= Peter B. Licata =

American educator

Peter B. Licata is an American educator and the superintendent of Fort Worth Independent School District in Texas since March 2026, hired as part of the state takeover. Previously, he served as superintendent of Broward County Public Schools, the sixth-largest school district in the United States and the second largest in the state of Florida. He became the superintendent of Broward County Public Schools on July 11, 2023, and resigned in April 2024 - serving as the Superintendent for only 10 months. Licata resigned citing health concerns.

== Early life and education ==
Licata grew up in Pompano Beach, Florida, where he attended McNab Elementary School. He is the youngest of five children. His father was a lifetime coach and an Algebra teacher.

He has a Bachelor of Arts in Business Administration from University of Miami, a Master of Science in Educational Leadership from Barry University and a Doctor of Philosophy in Global Leadership from Lynn University.

After his Bachelor's, he started as a seventh grade Geography teacher.

== Career ==
Licata spent three decades in education, 3 of those years as a teacher in the School District of Palm Beach County.

Licata began his career in education as a teacher at John F. Kennedy Middle School and Olympic Heights High School, both in Boca Raton, Florida. He was an assistant principal at Eagles' Landing Middle School, and principal at Boca Raton Middle School and Olympic Heights Community High School.

He held several district leadership roles beginning in 2009, eventually becoming the Regional Superintendent of the South Region of the School District of Palm Beach County in 2019. In his role, he oversaw 59 schools, 65,000 students, and over 5,000 teachers.

Licata became Superintendent of Broward County Public Schools in 2023. Licata replaced former school superintendent Dr. Vickie Cartwright. He resigned in April 2024 due to health concerns.

From 2010 to 2019, Licata was also an adjunct professor in the Principal Internship Program at Florida Atlantic University.

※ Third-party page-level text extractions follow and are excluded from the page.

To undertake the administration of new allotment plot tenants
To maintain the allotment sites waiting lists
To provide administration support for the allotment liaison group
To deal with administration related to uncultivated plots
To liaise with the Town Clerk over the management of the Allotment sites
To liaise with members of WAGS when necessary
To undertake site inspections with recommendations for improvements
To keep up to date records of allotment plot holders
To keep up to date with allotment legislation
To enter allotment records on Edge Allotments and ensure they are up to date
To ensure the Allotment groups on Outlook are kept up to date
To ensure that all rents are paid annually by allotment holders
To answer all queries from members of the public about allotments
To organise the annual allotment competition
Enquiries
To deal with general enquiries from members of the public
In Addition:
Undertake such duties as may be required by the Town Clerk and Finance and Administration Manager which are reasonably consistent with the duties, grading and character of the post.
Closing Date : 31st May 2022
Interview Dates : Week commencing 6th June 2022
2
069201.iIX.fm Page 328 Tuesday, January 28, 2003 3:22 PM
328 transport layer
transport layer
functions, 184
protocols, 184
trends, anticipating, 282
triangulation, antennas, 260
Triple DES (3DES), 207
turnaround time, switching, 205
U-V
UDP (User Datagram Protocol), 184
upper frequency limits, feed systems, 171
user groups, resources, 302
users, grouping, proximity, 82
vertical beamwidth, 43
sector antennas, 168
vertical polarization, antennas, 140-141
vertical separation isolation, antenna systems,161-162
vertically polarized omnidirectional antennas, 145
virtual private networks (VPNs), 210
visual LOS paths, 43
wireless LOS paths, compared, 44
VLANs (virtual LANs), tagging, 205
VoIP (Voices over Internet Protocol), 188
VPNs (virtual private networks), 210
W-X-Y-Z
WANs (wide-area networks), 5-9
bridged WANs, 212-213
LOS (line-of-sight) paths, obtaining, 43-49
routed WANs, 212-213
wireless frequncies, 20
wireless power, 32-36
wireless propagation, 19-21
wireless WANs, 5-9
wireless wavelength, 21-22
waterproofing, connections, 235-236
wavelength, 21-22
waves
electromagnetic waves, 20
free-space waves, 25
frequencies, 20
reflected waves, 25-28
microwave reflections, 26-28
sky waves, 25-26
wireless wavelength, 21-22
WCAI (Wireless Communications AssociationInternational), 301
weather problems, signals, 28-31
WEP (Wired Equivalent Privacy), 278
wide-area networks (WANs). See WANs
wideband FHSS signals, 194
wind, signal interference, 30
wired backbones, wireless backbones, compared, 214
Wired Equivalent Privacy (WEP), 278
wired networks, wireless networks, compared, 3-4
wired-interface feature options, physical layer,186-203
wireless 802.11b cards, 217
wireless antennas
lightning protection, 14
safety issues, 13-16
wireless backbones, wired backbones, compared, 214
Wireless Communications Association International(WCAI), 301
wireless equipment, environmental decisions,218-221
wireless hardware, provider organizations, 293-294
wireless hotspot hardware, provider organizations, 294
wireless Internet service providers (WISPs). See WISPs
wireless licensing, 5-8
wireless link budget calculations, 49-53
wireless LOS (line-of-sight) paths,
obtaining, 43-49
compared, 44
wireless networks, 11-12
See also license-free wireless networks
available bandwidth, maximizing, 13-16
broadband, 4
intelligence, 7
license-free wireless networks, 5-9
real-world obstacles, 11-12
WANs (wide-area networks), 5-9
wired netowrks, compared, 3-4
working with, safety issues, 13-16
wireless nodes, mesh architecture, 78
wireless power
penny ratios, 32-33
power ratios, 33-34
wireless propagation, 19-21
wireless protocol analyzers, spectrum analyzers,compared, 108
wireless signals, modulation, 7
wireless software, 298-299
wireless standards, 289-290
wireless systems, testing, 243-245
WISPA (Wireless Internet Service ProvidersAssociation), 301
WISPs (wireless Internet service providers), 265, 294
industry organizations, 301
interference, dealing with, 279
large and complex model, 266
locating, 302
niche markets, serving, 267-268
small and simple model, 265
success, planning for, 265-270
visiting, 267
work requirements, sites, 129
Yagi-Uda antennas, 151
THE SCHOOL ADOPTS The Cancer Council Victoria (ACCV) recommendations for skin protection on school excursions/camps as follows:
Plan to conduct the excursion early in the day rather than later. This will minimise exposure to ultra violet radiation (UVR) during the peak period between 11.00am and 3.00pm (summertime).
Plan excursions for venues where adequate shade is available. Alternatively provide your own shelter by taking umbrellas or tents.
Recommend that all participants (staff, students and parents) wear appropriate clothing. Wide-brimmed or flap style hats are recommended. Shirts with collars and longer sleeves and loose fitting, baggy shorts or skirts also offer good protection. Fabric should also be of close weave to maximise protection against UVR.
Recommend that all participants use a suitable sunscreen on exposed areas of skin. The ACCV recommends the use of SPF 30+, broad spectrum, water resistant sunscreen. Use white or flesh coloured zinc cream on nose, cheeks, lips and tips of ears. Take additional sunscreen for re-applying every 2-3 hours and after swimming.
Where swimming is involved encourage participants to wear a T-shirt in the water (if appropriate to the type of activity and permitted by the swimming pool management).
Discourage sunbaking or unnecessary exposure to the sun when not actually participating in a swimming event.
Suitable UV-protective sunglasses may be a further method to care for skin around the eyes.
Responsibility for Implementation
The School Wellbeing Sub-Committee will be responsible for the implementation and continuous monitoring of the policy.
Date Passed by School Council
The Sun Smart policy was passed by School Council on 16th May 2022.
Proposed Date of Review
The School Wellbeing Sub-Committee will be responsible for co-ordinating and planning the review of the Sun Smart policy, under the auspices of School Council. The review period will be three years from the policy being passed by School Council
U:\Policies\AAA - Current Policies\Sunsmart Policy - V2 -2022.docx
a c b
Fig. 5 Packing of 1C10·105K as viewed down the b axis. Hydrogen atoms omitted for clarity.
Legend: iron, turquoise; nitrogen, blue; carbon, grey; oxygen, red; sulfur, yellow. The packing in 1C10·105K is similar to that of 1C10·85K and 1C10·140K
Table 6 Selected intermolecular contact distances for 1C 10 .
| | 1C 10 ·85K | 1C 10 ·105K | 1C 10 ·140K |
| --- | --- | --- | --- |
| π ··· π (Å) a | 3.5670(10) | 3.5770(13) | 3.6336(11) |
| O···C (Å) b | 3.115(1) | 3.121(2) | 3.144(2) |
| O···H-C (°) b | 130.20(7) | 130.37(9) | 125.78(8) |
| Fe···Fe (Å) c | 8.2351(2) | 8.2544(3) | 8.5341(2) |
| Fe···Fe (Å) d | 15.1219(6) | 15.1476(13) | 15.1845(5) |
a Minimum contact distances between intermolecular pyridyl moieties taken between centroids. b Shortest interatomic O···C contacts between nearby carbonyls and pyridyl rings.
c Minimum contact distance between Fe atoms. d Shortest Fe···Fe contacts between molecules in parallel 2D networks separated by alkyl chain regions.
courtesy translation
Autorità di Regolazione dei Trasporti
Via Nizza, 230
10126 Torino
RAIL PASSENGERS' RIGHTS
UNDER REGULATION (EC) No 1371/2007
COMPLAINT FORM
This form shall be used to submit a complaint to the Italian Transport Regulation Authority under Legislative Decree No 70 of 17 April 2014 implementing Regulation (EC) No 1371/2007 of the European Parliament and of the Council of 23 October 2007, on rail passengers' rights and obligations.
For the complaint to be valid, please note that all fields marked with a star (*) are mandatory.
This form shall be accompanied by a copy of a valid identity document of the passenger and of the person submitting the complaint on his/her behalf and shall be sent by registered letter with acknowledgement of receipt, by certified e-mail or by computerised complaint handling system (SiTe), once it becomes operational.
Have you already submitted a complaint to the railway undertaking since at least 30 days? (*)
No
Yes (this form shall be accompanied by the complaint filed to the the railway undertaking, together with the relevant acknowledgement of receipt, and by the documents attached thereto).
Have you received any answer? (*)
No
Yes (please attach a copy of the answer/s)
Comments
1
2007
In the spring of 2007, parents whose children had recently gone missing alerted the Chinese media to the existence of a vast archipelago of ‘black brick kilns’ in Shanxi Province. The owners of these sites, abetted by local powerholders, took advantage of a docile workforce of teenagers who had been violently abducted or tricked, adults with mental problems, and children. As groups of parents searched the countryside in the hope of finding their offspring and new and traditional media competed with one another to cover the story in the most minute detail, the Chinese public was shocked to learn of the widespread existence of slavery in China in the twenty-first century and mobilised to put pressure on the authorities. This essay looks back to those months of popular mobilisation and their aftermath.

=== Fort Worth Independent School District (ISD) ===
In March 2026, as part of the state takeover, Texas Education Commissioner Mike Morath appointed Licata as the superintendent of Fort Worth Independent School District, ninth largest school district in Texas. Licata will earn an annual base salary of $360,000 under a four-year contract approved by the state-appointed Board of Managers, extending his tenure through at least 2030. In addition to his base pay, the contract includes a monthly $1,000 car allowance and a $300 monthly technology stipend. Licata is also eligible for performance-based incentives and retention bonuses, with potential additional compensation tied to district goals set by the Board of Managers. His compensation package is based on the salary structure of his predecessor and was negotiated with the Texas Education Agency (TEA) before being approved by the Board of Managers.